*Document passage*:
((

Each month, you either pay rent or make a lease or mortgage payment for your office space, no matter how many patients you see during that month. Hefty malpractice insurance premiums must be paid whether you see 15 patients a day or 20. And while you can modify your staffing levels based on practice volume, it’s next to impossible to make those adjustments based on daily fluctuations in the appointment schedule. In short, most of your overhead is fixed, which makes every additional patient you see each day very important to maintaining a healthy bottom line. Aside from efforts to increase patient volume, it’s important to ensure doctors appointments are kept.

The most obvious and effective way to reduce no-shows is to make reminder calls to patients or give them appointment cards. Yes, it takes time, but when you call someone on Monday for a Tuesday or Wednesday appointment and find out they’ve completely forgotten and can’t make it, you have time to fill that slot with someone on your cancellation list or with a patient who calls in needing to be seen sooner rather than later.

Maintain current contact information for all of your patients so that you can reach them easily for reminder calls. A note in the file about whether they prefer to be contacted via their mobile phone or at home is useful, and be sure to note if they’re okay with your office leaving a message on an answering machine or voicemail. For privacy reasons, some patients might not want a child or spouse to pick up a message as seemingly benign as a reminder call from a doctor’s office.

When you’re scheduling on the phone or in person, repeat the day and time of the appointment, and remind patients to call at least 24 hours in advance if they need to reschedule. Getting into this habit will, over time, help reduce your no-show rate because it clearly communicates to patients the importance of maintaining an orderly schedule. Be sure to explain your no-show and appointment cancellation policies to all new patients.

))

Saved data entries:

((

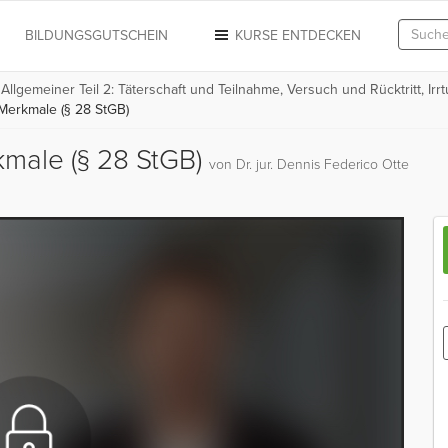
N
BILDUNGSGUTSCHEIN
KURSE ENTDECKEN
 Allgemeiner Teil 2: Täterschaft und Teilnahme, Versuch und Rücktritt, 
erkmale (§ 28 StGB)
male (§ 28 StGB)
von Dr. jur. Dennis Federico Otte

))

*Explore the material*:
a. Can you sum up the passage on reducing patient no-shows in two sentences?
b. Could you write the next part of the passage on reducing patient no-shows, picking up right after its final sentence?

*Results of the tasks*:
a. Because most of a practice's overhead, such as rent or mortgage payments and malpractice insurance premiums, is fixed, every additional patient seen each day matters, so making sure appointments are kept is important. The passage recommends reminder calls or appointment cards, up-to-date contact information noting how patients prefer to be reached, and repeating the appointment day and time while asking patients to call at least 24 hours ahead if they need to reschedule.

b.
If you have certain individuals who chronically don’t show or cancel appointments at the last minute, have a private conversation with them (i.e., not while they’re standing at the check-in desk) about the impact their behavior has on the practice. Explain that when they don’t show up, it not only throws the office schedule off, but also makes it more difficult for other patients needing to be seen to get on the schedule. If this little talk doesn’t result in more reliability on the part of the patient, it might be time to ask them to find another healthcare provider. If you go this route, give proper notice in writing so that you are not faulted for patient abandonment.

If, no matter what you do, you still have no-shows most days, compensate by overbooking ever so slightly. Track no-shows and same-day cancellations for a month or so to determine the number of open slots you end up with on an average day. Pay attention to whether you tend to have more no-shows on Mondays and Fridays, for example, as opposed to mid-week, and then overbook accordingly.

Profit margins in medical practices are slim. Seeing (or not seeing) one or two additional patients each day can make a big difference over a period of months. Consider this conservative formula: 1 missed office visit each day, times $50 reimbursement, times 20 working days in a month, equals $1,000, or $12,000 annually. It really does add up. So keep your schedule full and reduce your no-show rate by using the ideas in this post.